Karanth is guided in her fasts by Ramana Krishnan, the founder of The Fasting Studio in Bengaluru, who promotes fasting as a method to deal with obesity and other health disorders. According to Krishnan, the best way to look at health is through the prism of longevity. And this, he says, can only be achieved by restricting one’s calorie intake. “When you attempt calorie restriction, what is the most practical thing to do is not to eat less at each meal, because you will only get more and more hungry. You should rather eat just one meal, and then nothing for a while,” he says.
Krishnan moved to an OMAD diet about 11 years ago. When he was growing up, everyone in his house usually consumed just two meals—breakfast and an early dinner. But after his marriage, when Krishnan moved into his in-laws’ home, where elaborate lunches were prepared, he began eating lunches regularly for the first time in his life. The effects, he says, showed immediately. “I had been about 76 to 78kg all my life after Class 12. After I got married at 30, in just eight or nine months, I gained 10kg. By 36, I touched 102kg,” he says. Within just two years of adopting OMAD, Krishnan says, his weight came down to 78kg.
To Krishnan, habits like regularly exercising and consuming more nutritious food, while beneficial, are secondary to restricting one’s calorie intake. “Eat two meals, or preferably one meal, a day. You begin to slow down ageing. Throw in a decent diet, and add some exercise, and you begin to do phenomenally well. But if you eat just good food and exercise, and you don’t fast, it won’t really work that much,” he says.
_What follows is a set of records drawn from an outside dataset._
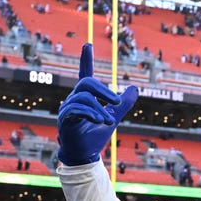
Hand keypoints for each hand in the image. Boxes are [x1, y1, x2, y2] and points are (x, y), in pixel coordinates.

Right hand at [57, 44, 138, 165]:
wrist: (85, 155)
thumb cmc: (95, 135)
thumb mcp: (114, 117)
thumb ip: (123, 103)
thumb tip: (135, 88)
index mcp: (86, 97)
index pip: (86, 75)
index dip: (87, 60)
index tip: (88, 45)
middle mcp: (75, 99)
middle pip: (87, 83)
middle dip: (104, 90)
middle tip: (117, 103)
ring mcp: (69, 109)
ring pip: (83, 97)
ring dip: (99, 109)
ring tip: (108, 121)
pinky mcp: (65, 119)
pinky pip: (75, 109)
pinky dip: (89, 113)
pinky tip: (99, 121)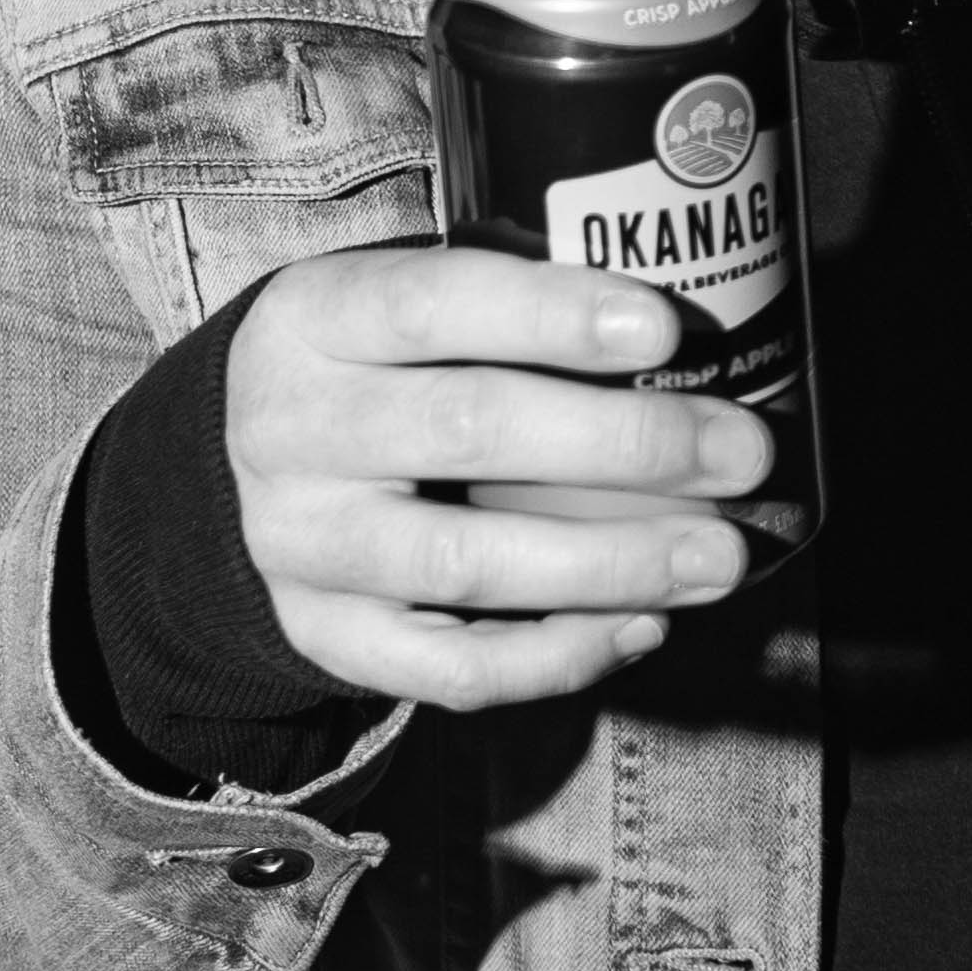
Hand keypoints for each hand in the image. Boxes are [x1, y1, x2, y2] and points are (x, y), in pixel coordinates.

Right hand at [221, 249, 775, 710]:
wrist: (230, 467)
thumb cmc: (371, 368)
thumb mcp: (394, 306)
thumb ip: (506, 315)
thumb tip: (688, 351)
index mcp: (313, 317)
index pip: (432, 302)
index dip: (550, 314)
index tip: (662, 325)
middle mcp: (292, 426)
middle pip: (467, 431)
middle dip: (625, 446)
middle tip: (741, 453)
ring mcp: (300, 541)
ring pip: (466, 564)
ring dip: (612, 563)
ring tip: (719, 558)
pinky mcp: (323, 634)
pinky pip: (450, 668)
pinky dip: (556, 657)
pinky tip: (639, 625)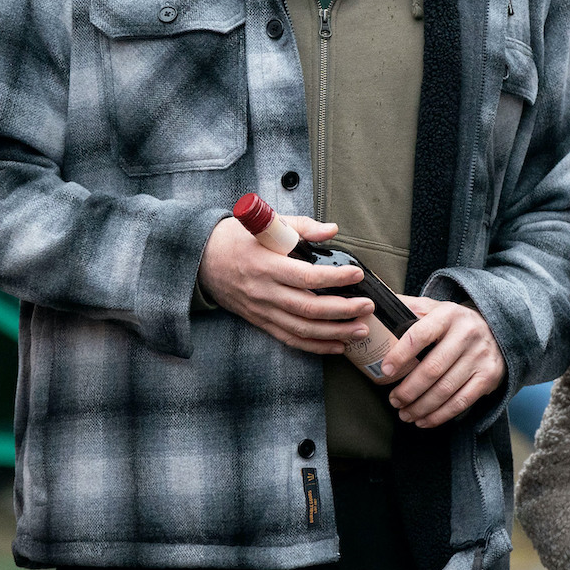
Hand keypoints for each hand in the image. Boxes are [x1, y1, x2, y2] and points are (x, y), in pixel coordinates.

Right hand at [198, 214, 372, 354]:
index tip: (357, 274)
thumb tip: (332, 230)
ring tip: (360, 330)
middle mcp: (264, 292)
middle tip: (367, 306)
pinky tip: (337, 346)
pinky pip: (290, 339)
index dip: (335, 278)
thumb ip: (302, 227)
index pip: (306, 276)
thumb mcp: (266, 223)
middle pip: (308, 308)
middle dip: (343, 310)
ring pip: (302, 329)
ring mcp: (262, 310)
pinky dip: (315, 346)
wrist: (202, 259)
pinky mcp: (261, 321)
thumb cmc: (237, 238)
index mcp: (266, 265)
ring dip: (334, 333)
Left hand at [380, 296, 506, 427]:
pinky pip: (461, 401)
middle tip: (393, 400)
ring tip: (404, 414)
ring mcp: (480, 356)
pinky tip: (424, 420)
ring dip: (421, 407)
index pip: (420, 334)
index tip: (385, 371)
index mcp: (448, 315)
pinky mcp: (489, 377)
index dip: (400, 354)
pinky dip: (440, 415)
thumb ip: (406, 307)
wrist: (496, 329)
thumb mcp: (433, 308)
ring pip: (445, 389)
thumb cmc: (453, 322)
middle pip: (432, 369)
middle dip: (408, 390)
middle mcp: (467, 334)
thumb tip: (371, 308)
Many of us have an unhealthy relationship with food. But when one listens to Krishnan talk about how he grew up finding “lunches overrated” or that there is “nothing called good food, but only worse food”, one can wonder if he does not lie on the other, equally unhealthy, end of our relationship with food. But Krishnan says that OMAD makes an individual appreciate his meals more. “I just finished having my dinner. I had four chapatis, a heavenly bowl of yellow dal, a sabzi with potatoes, and rice. Most people will ask what is so special about this meal. But I will give it a 9.99 rating. You get just one meal, and OMAD makes you enjoy that meal,” he says.
Contrary to the common belief that going without meals would be akin to making the human body run on empty, OMAD practitioners claim they find themselves more energetic and sharp. For Krishnan, nothing can beat that feeling of energy the diet imparts. “I can deadlift about 180kg, bench press about 110kg, and squat about 140kg. I have run 10km in 43 minutes. You don’t expect most 47-year-olds to do that. And I eat once. With OMAD, your body responds with minimal effort,” he says.
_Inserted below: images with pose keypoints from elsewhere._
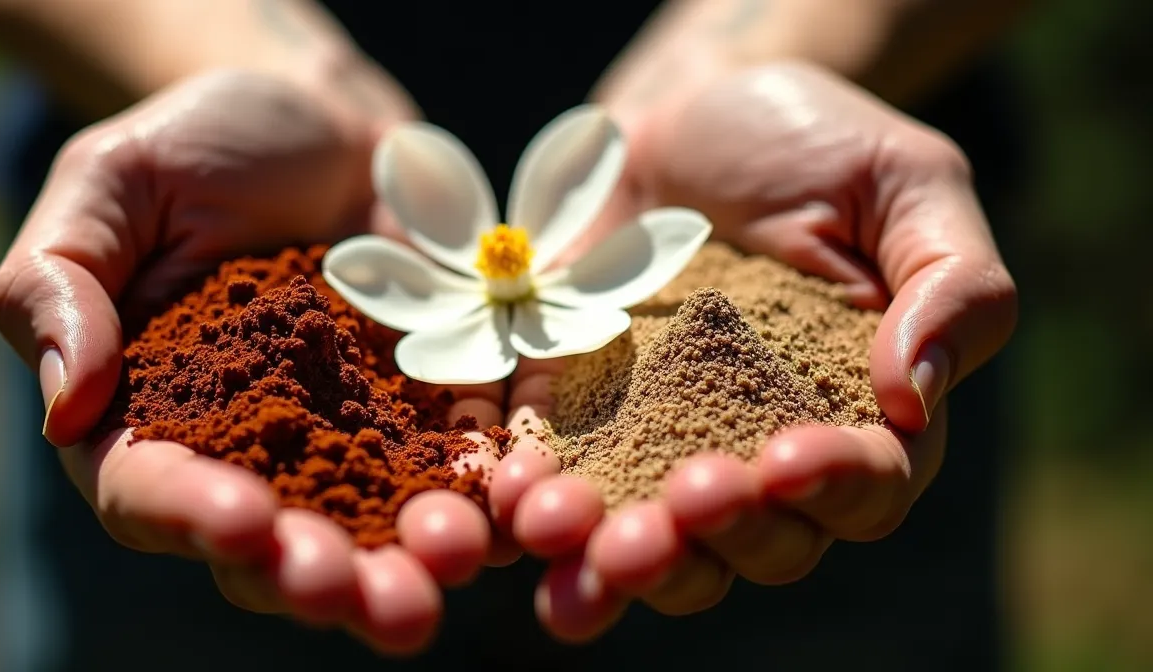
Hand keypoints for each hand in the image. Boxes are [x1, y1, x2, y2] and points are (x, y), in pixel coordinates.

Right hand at [0, 70, 507, 654]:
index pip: (152, 489)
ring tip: (451, 562)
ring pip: (372, 517)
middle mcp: (250, 447)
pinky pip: (460, 454)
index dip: (193, 516)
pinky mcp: (430, 400)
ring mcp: (347, 431)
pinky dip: (486, 486)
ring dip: (412, 554)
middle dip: (319, 574)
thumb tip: (65, 411)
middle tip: (366, 600)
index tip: (244, 524)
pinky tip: (515, 508)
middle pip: (273, 537)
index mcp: (149, 415)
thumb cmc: (191, 144)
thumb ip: (59, 287)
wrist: (314, 117)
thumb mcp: (107, 188)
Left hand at [488, 61, 1017, 639]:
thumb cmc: (819, 141)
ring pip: (651, 537)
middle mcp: (763, 451)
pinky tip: (509, 498)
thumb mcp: (908, 185)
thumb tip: (912, 402)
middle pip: (751, 543)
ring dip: (609, 557)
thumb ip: (951, 288)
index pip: (864, 492)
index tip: (785, 463)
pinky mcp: (576, 406)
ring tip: (563, 534)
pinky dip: (533, 495)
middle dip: (705, 544)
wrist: (697, 106)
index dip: (830, 491)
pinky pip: (557, 469)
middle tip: (662, 522)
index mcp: (860, 416)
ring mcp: (662, 439)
When Spoorthy first adopted OMAD, unlocking larger health goals was far from his mind. He only wanted to get through the day. When he managed to go an entire day without eating anything, and the time for his first meal approached, he began to crave the familiar though unhealthy comfort of a burger. “He had two burgers that dinner,” Shilpa says. “But as our OMAD journey went on, such cravings disappeared.”